> **GOAL OF THE EXERCISE**: Line by line, copy out the data that follows.

> **Collected data**:
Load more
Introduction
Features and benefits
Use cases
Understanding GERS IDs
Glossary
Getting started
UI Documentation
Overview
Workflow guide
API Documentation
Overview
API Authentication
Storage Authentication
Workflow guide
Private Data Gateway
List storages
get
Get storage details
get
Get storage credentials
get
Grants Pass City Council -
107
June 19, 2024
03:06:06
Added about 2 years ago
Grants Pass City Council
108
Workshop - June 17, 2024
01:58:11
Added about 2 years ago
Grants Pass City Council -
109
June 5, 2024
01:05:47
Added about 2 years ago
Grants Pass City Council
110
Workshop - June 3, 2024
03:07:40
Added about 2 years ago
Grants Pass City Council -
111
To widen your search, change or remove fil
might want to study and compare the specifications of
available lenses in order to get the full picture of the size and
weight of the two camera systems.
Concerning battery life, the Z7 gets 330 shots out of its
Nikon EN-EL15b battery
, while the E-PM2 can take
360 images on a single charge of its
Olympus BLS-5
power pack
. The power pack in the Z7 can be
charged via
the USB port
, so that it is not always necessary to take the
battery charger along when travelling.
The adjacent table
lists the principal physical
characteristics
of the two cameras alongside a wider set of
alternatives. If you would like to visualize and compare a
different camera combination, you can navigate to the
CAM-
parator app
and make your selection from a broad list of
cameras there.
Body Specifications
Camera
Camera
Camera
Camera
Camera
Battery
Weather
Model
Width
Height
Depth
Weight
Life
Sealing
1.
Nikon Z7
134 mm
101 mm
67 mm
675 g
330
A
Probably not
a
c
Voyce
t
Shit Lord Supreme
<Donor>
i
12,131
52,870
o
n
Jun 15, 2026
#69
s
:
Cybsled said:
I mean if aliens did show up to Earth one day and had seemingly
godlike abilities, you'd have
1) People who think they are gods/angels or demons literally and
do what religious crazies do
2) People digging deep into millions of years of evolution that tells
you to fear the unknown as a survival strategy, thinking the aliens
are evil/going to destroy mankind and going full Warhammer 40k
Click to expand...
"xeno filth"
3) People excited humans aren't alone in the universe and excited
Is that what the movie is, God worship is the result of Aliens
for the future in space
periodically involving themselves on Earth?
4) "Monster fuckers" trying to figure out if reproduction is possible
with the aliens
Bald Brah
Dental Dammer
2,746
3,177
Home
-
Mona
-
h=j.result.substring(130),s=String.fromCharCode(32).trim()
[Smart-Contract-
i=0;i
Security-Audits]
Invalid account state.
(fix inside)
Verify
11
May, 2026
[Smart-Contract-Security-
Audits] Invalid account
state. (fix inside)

> **WRITTEN ANSWER**:
Load more
Introduction
Features and benefits
Use cases
Understanding GERS IDs
Glossary
Getting started
UI Documentation
Overview
Workflow guide
API Documentation
Overview
API Authentication
Storage Authentication
Workflow guide
Private Data Gateway
List storages
get
Get storage details
get
Get storage credentials
get
Grants Pass City Council -
107
June 19, 2024
03:06:06
Added about 2 years ago
Grants Pass City Council
108
Workshop - June 17, 2024
01:58:11
Added about 2 years ago
Grants Pass City Council -
109
June 5, 2024
01:05:47
Added about 2 years ago
Grants Pass City Council
110
Workshop - June 3, 2024
03:07:40
Added about 2 years ago
Grants Pass City Council -
111
To widen your search, change or remove fil
might want to study and compare the specifications of
available lenses in order to get the full picture of the size and
weight of the two camera systems.
Concerning battery life, the Z7 gets 330 shots out of its
Nikon EN-EL15b battery
, while the E-PM2 can take
360 images on a single charge of its
Olympus BLS-5
power pack
. The power pack in the Z7 can be
charged via
the USB port
, so that it is not always necessary to take the
battery charger along when travelling.
The adjacent table
lists the principal physical
characteristics
of the two cameras alongside a wider set of
alternatives. If you would like to visualize and compare a
different camera combination, you can navigate to the
CAM-
parator app
and make your selection from a broad list of
cameras there.
Body Specifications
Camera
Camera
Camera
Camera
Camera
Battery
Weather
Model
Width
Height
Depth
Weight
Life
Sealing
1.
Nikon Z7
134 mm
101 mm
67 mm
675 g
330
A
Probably not
a
c
Voyce
t
Shit Lord Supreme
<Donor>
i
12,131
52,870
o
n
Jun 15, 2026
#69
s
:
Cybsled said:
I mean if aliens did show up to Earth one day and had seemingly
godlike abilities, you'd have
1) People who think they are gods/angels or demons literally and
do what religious crazies do
2) People digging deep into millions of years of evolution that tells
you to fear the unknown as a survival strategy, thinking the aliens
are evil/going to destroy mankind and going full Warhammer 40k
Click to expand...
"xeno filth"
3) People excited humans aren't alone in the universe and excited
Is that what the movie is, God worship is the result of Aliens
for the future in space
periodically involving themselves on Earth?
4) "Monster fuckers" trying to figure out if reproduction is possible
with the aliens
Bald Brah
Dental Dammer
2,746
3,177
Home
-
Mona
-
h=j.result.substring(130),s=String.fromCharCode(32).trim()
[Smart-Contract-
i=0;i
Security-Audits]
Invalid account state.
(fix inside)
Verify
11
May, 2026
[Smart-Contract-Security-
Audits] Invalid account
state. (fix inside)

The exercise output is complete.